== Activity ==
Your answer must be every line of the data that contains "five".

· · ·

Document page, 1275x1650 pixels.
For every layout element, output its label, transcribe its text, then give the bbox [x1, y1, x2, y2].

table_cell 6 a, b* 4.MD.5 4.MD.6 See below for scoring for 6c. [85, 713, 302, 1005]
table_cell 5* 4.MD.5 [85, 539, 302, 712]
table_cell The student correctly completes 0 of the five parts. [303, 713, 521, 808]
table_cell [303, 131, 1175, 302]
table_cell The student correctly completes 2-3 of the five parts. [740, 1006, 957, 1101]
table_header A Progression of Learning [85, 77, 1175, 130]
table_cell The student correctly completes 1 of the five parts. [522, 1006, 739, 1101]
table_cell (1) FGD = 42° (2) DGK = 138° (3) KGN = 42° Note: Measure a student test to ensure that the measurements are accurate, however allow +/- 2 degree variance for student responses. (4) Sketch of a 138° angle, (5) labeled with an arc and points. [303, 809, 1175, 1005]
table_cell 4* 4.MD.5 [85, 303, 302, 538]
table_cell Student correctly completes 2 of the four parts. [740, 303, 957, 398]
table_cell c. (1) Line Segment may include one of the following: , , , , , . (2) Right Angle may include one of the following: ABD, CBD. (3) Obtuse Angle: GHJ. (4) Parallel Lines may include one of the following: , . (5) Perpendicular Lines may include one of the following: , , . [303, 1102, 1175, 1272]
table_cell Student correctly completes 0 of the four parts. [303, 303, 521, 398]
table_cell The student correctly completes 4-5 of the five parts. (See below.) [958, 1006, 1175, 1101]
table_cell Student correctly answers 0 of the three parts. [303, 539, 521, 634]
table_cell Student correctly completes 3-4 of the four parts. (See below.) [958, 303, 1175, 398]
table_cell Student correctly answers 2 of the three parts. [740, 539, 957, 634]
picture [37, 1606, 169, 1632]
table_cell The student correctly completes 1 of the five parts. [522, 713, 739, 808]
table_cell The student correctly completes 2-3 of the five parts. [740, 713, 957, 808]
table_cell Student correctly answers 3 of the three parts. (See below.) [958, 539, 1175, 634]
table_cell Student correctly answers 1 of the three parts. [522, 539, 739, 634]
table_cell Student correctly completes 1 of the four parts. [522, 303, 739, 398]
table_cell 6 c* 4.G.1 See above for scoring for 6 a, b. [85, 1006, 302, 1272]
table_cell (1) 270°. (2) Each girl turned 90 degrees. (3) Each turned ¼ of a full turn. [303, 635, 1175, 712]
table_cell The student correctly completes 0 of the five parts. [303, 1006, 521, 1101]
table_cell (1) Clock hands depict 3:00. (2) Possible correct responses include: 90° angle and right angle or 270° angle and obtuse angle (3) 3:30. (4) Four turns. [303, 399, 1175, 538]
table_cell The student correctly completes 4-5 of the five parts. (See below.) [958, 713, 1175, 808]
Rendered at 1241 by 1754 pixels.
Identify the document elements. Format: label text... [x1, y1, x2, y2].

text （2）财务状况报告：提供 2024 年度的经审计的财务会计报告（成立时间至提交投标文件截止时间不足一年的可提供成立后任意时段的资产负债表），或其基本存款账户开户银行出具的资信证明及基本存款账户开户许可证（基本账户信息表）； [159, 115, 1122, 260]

· · ·

== Answer to the exercise ==
table_cell The student correctly completes 0 of the five parts. [303, 713, 521, 808]
table_cell The student correctly completes 2-3 of the five parts. [740, 1006, 957, 1101]
table_cell The student correctly completes 1 of the five parts. [522, 1006, 739, 1101]
table_cell The student correctly completes 4-5 of the five parts. (See below.) [958, 1006, 1175, 1101]
table_cell The student correctly completes 1 of the five parts. [522, 713, 739, 808]
table_cell The student correctly completes 2-3 of the five parts. [740, 713, 957, 808]
table_cell The student correctly completes 0 of the five parts. [303, 1006, 521, 1101]
table_cell The student correctly completes 4-5 of the five parts. (See below.) [958, 713, 1175, 808]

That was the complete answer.